Material for this exercise Block Start

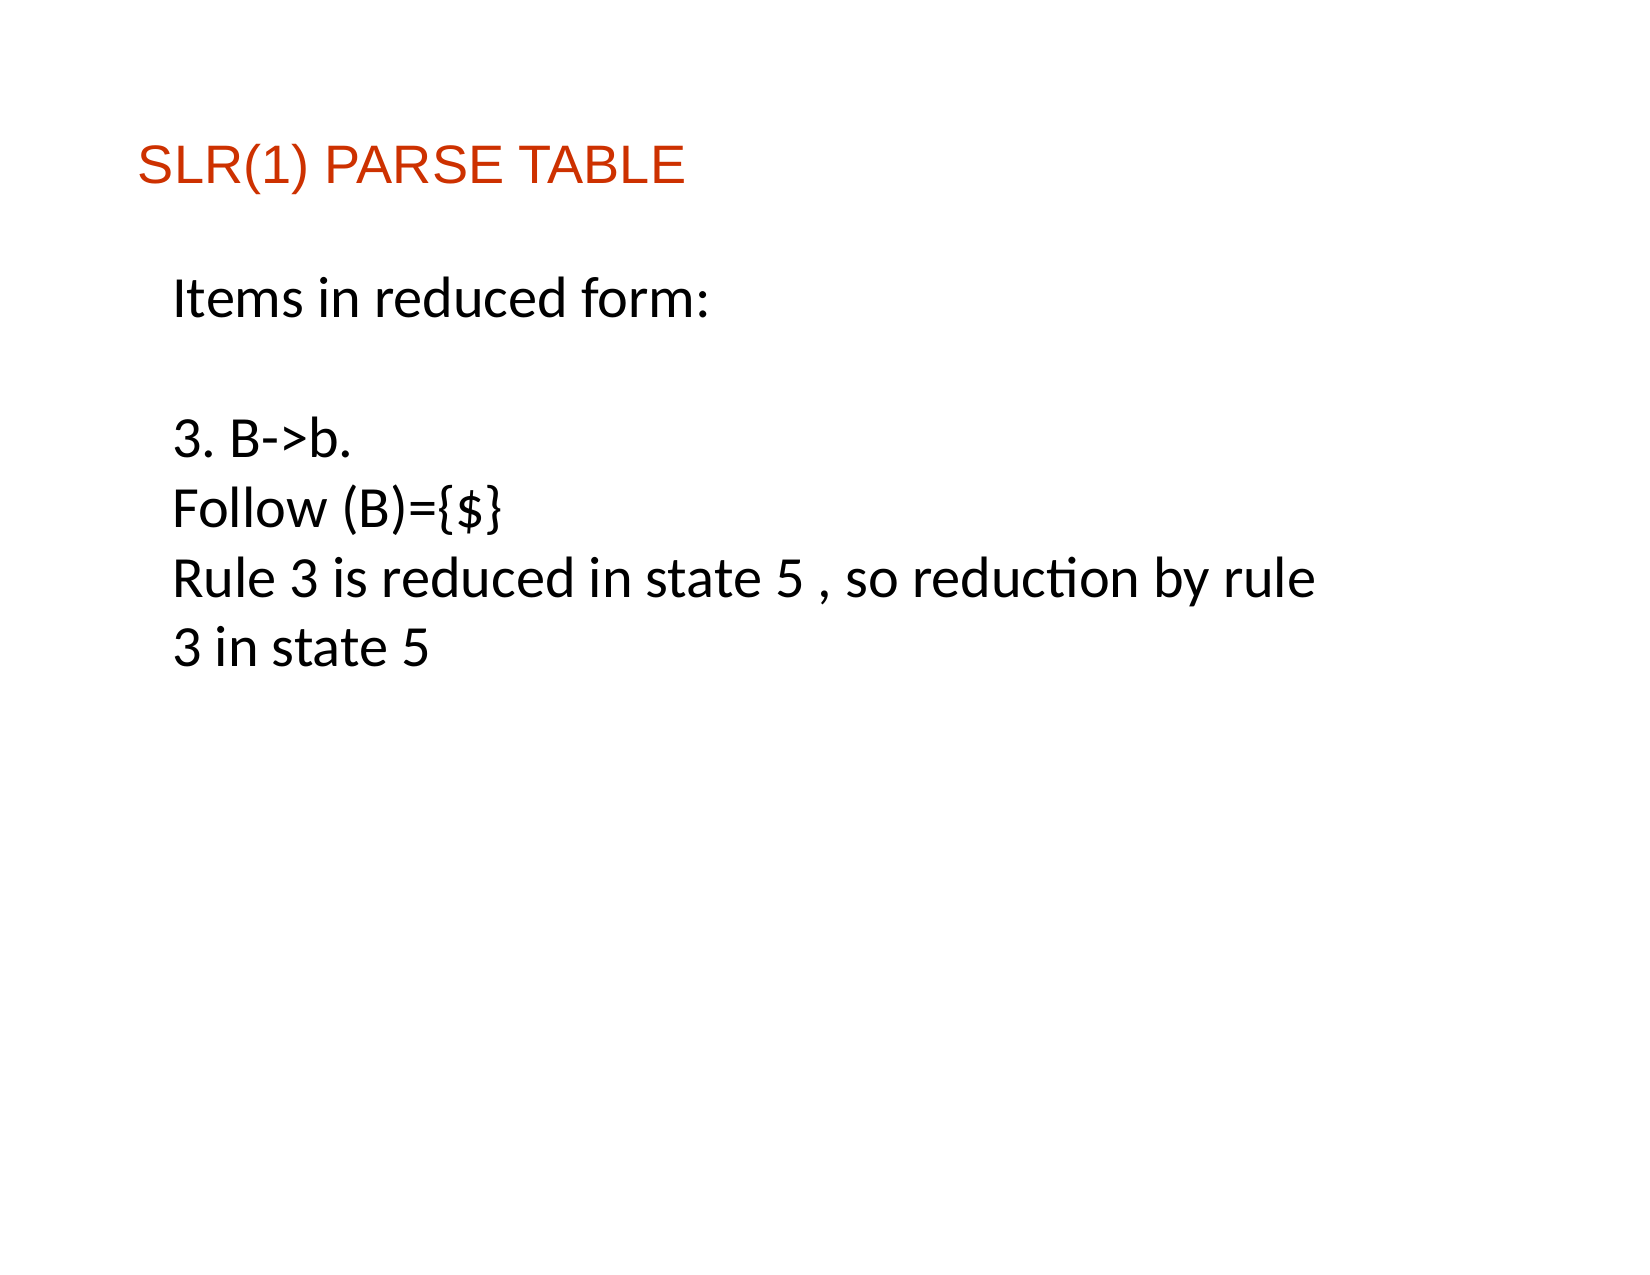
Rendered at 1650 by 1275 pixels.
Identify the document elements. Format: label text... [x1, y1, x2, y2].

list Items in reduced form: 3. B->b. Follow (B)={$} Rule 3 is reduced in state 5 , so reduction by rule 3 in state 5 [172, 258, 1350, 799]
title SLR(1) PARSE TABLE [137, 128, 984, 195]
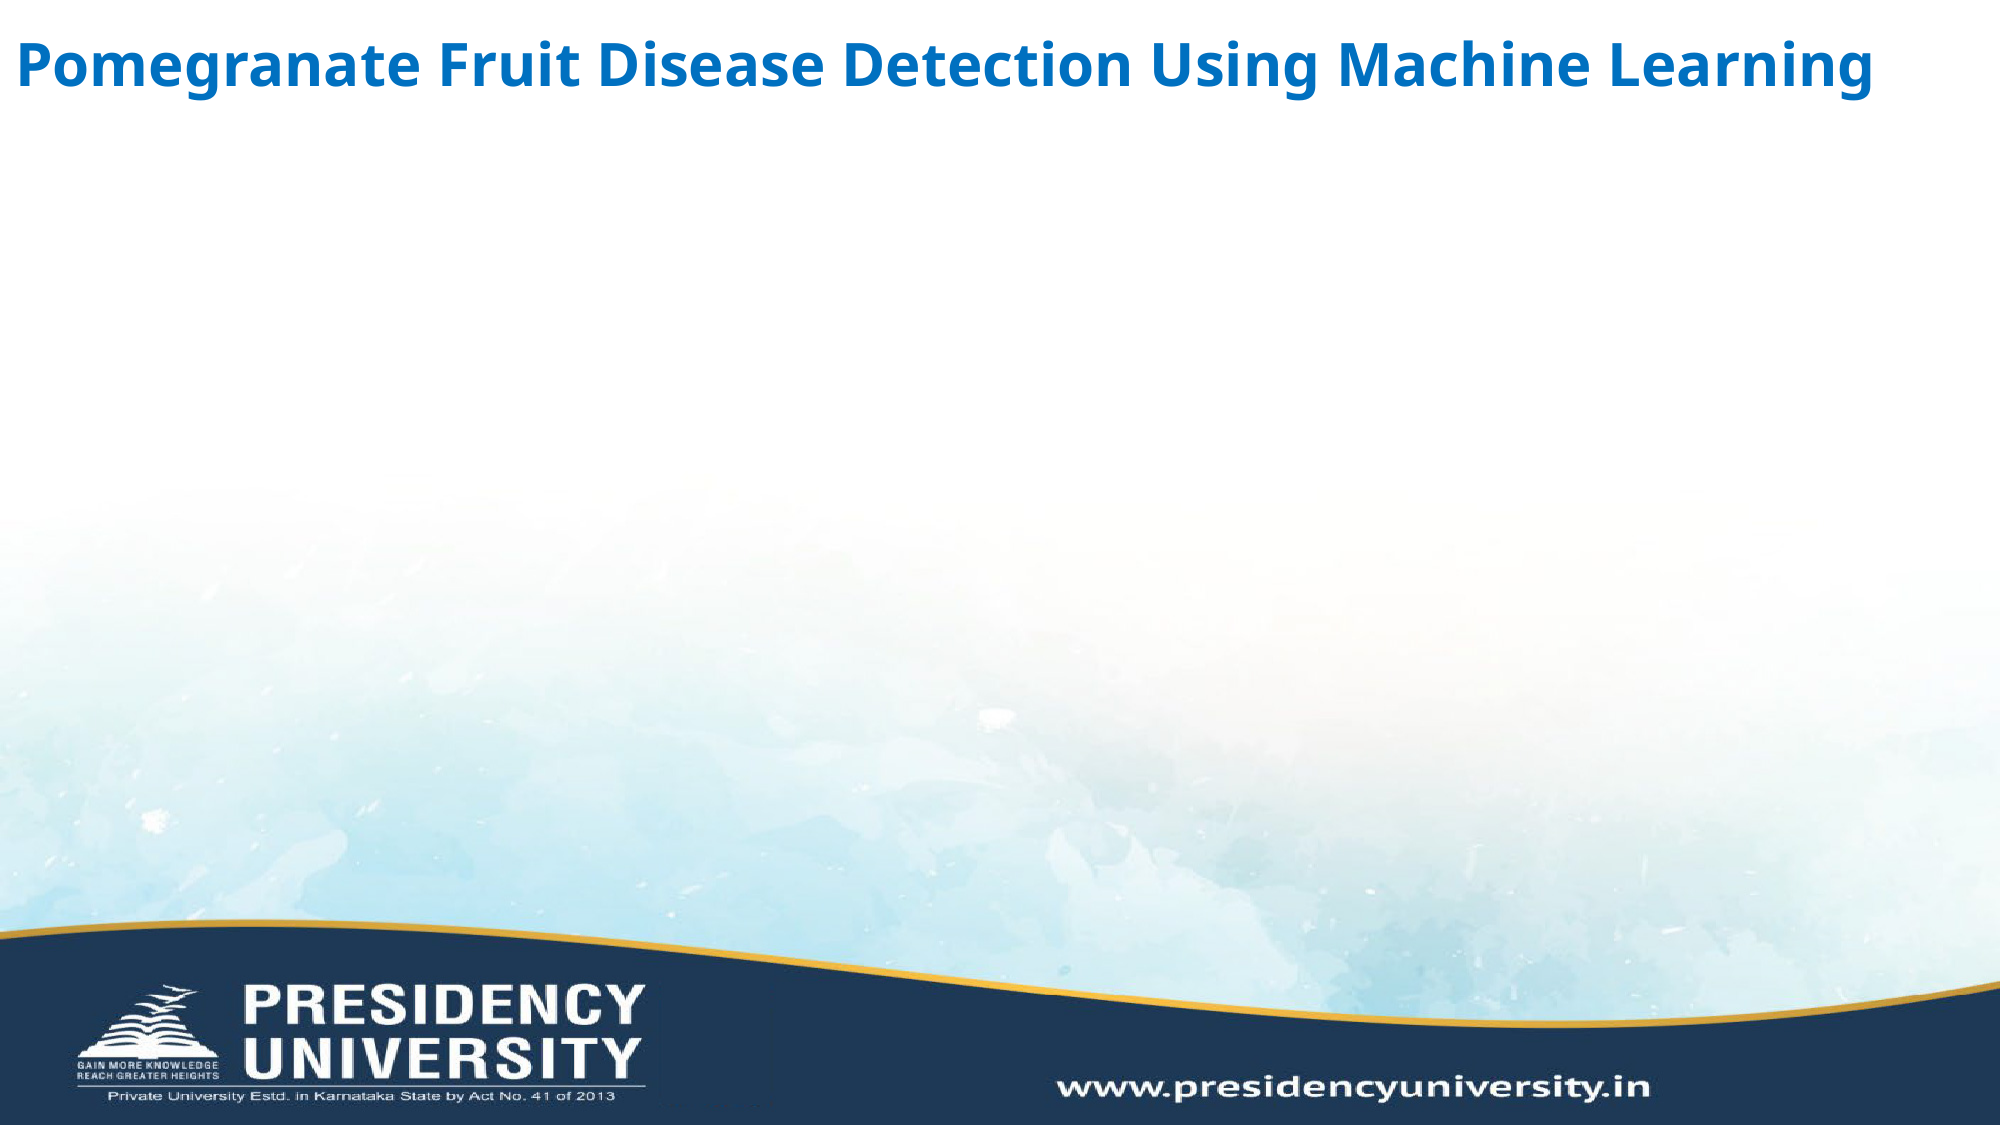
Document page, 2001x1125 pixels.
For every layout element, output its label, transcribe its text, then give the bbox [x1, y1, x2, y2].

picture [0, 133, 2000, 1125]
title Pomegranate Fruit Disease Detection Using Machine Learning [0, 0, 2000, 133]
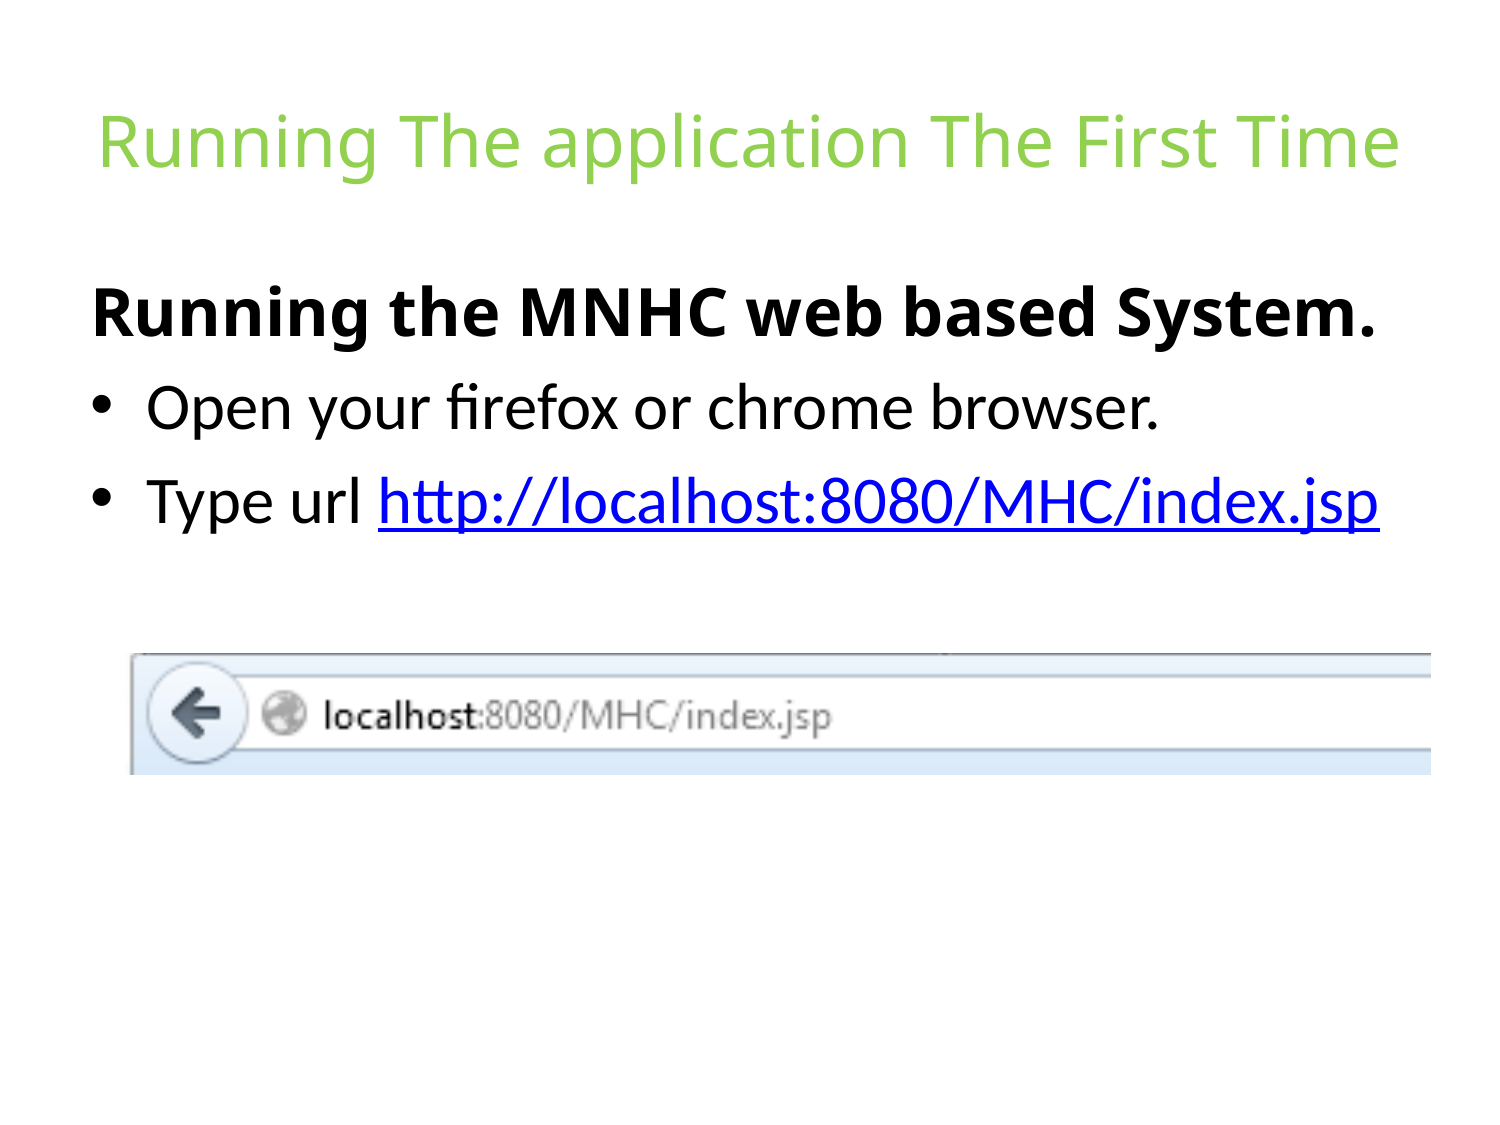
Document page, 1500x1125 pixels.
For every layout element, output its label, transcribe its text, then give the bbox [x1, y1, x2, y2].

list Running the MNHC web based System. Open your firefox or chrome browser. Type url http://localhost:8080/MHC/index.jsp [75, 262, 1425, 1005]
picture [124, 652, 1432, 776]
title Running The application The First Time [75, 45, 1425, 233]
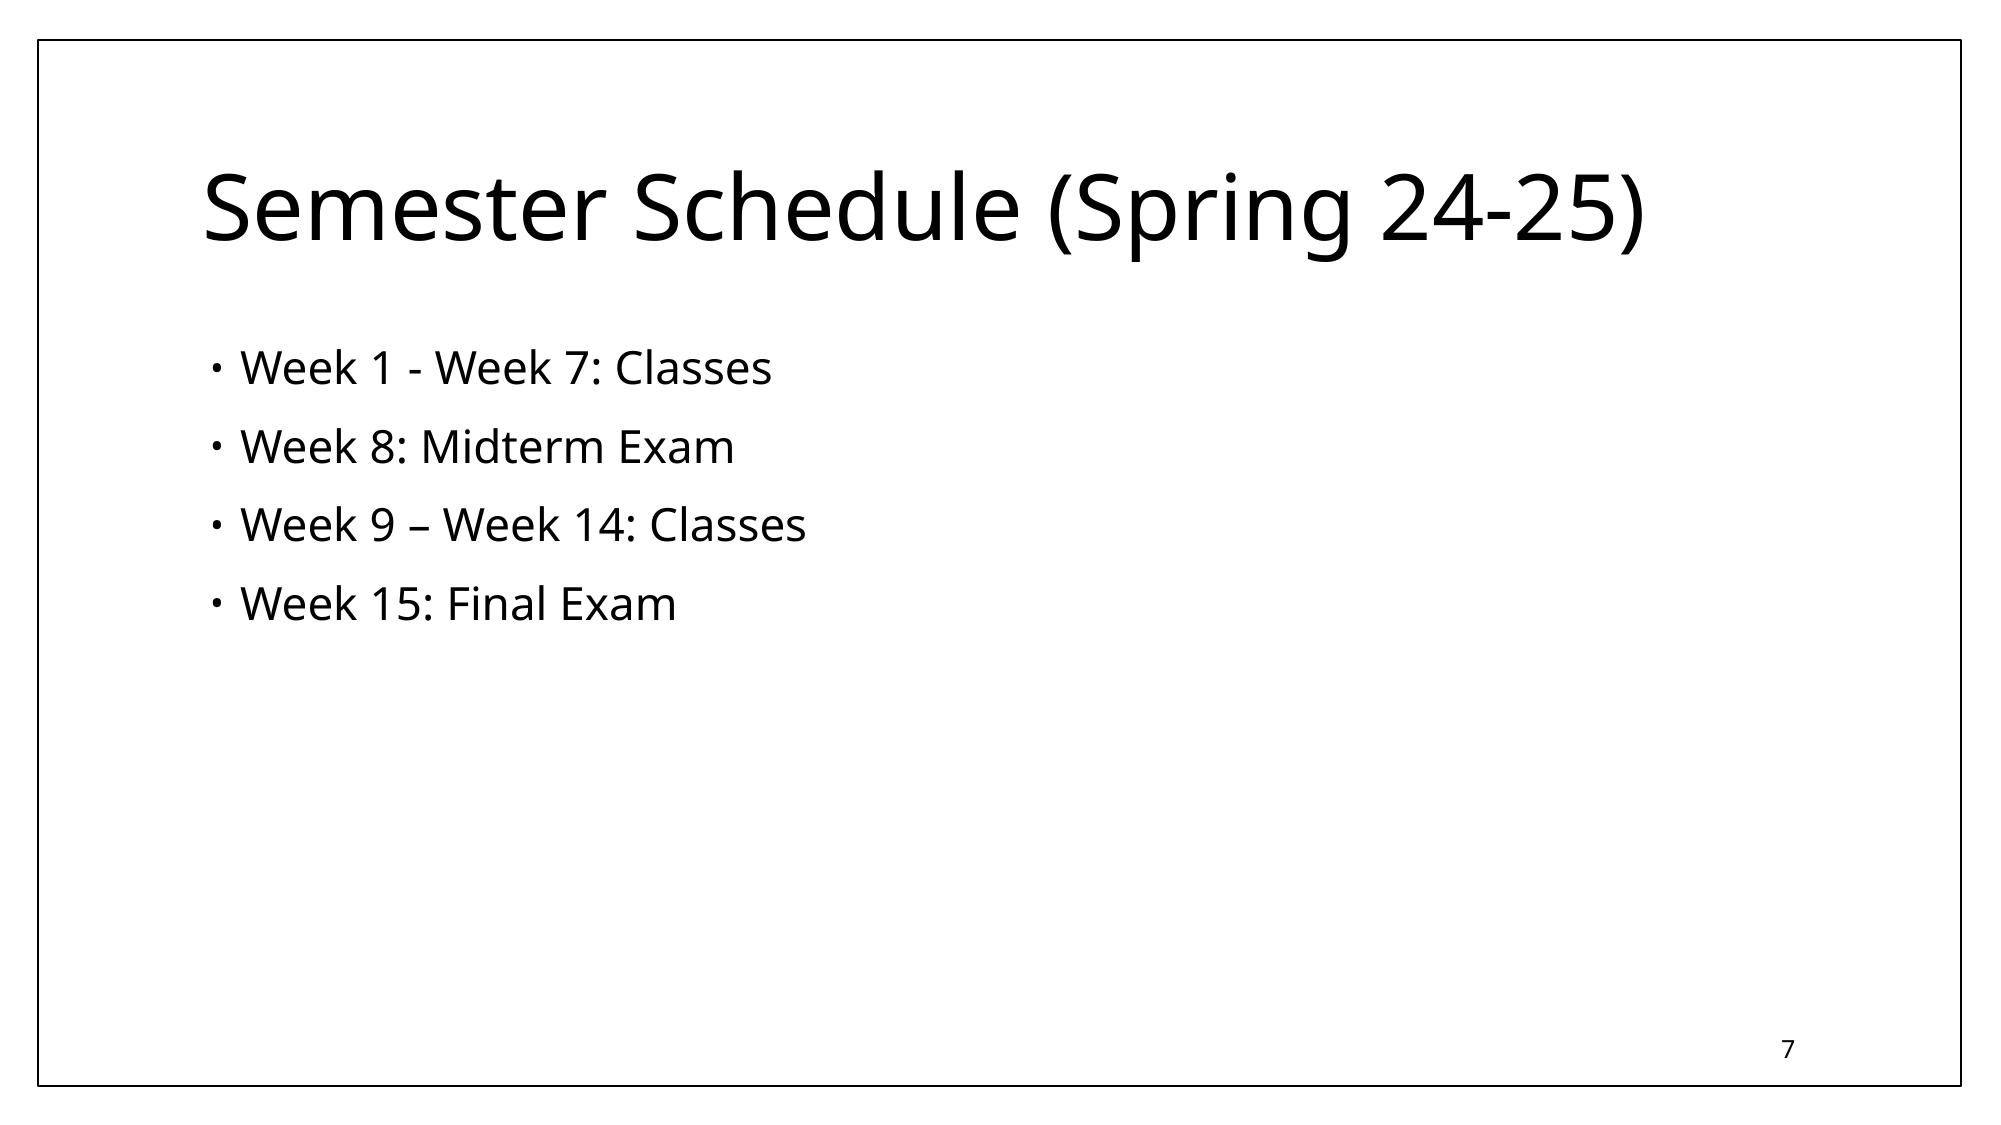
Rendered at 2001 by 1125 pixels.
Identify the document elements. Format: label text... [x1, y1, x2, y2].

slide_number 7 [1530, 1020, 1811, 1081]
title Semester Schedule (Spring 24-25) [187, 99, 1808, 323]
list Week 1 - Week 7: Classes Week 8: Midterm Exam Week 9 – Week 14: Classes Week 15: Final Exam [187, 337, 1808, 1000]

Material for this exercise Block End

To-do item
Please retype the data exactly, but do not carry over any picture.

Answer below
Rendered at 1650 by 1275 pixels.
Identify the document elements. Format: label text... [x1, y1, x2, y2].

list Items in reduced form: 3. B->b. Follow (B)={$} Rule 3 is reduced in state 5 , so reduction by rule 3 in state 5 [172, 258, 1350, 799]
title SLR(1) PARSE TABLE [137, 128, 984, 195]
Document page, 2001x1125 pixels.
For every layout element, output its label, transcribe its text, then give the bbox [x1, y1, x2, y2].

picture [0, 133, 2000, 1125]
title Pomegranate Fruit Disease Detection Using Machine Learning [0, 0, 2000, 133]
Document page, 1500x1125 pixels.
For every layout element, output its label, transcribe its text, then give the bbox [x1, y1, x2, y2].

list Running the MNHC web based System. Open your firefox or chrome browser. Type url http://localhost:8080/MHC/index.jsp [75, 262, 1425, 1005]
picture [124, 652, 1432, 776]
title Running The application The First Time [75, 45, 1425, 233]
Rendered at 2001 by 1125 pixels.
Identify the document elements. Format: label text... [x1, y1, x2, y2].

slide_number 7 [1530, 1020, 1811, 1081]
title Semester Schedule (Spring 24-25) [187, 99, 1808, 323]
list Week 1 - Week 7: Classes Week 8: Midterm Exam Week 9 – Week 14: Classes Week 15: Final Exam [187, 337, 1808, 1000]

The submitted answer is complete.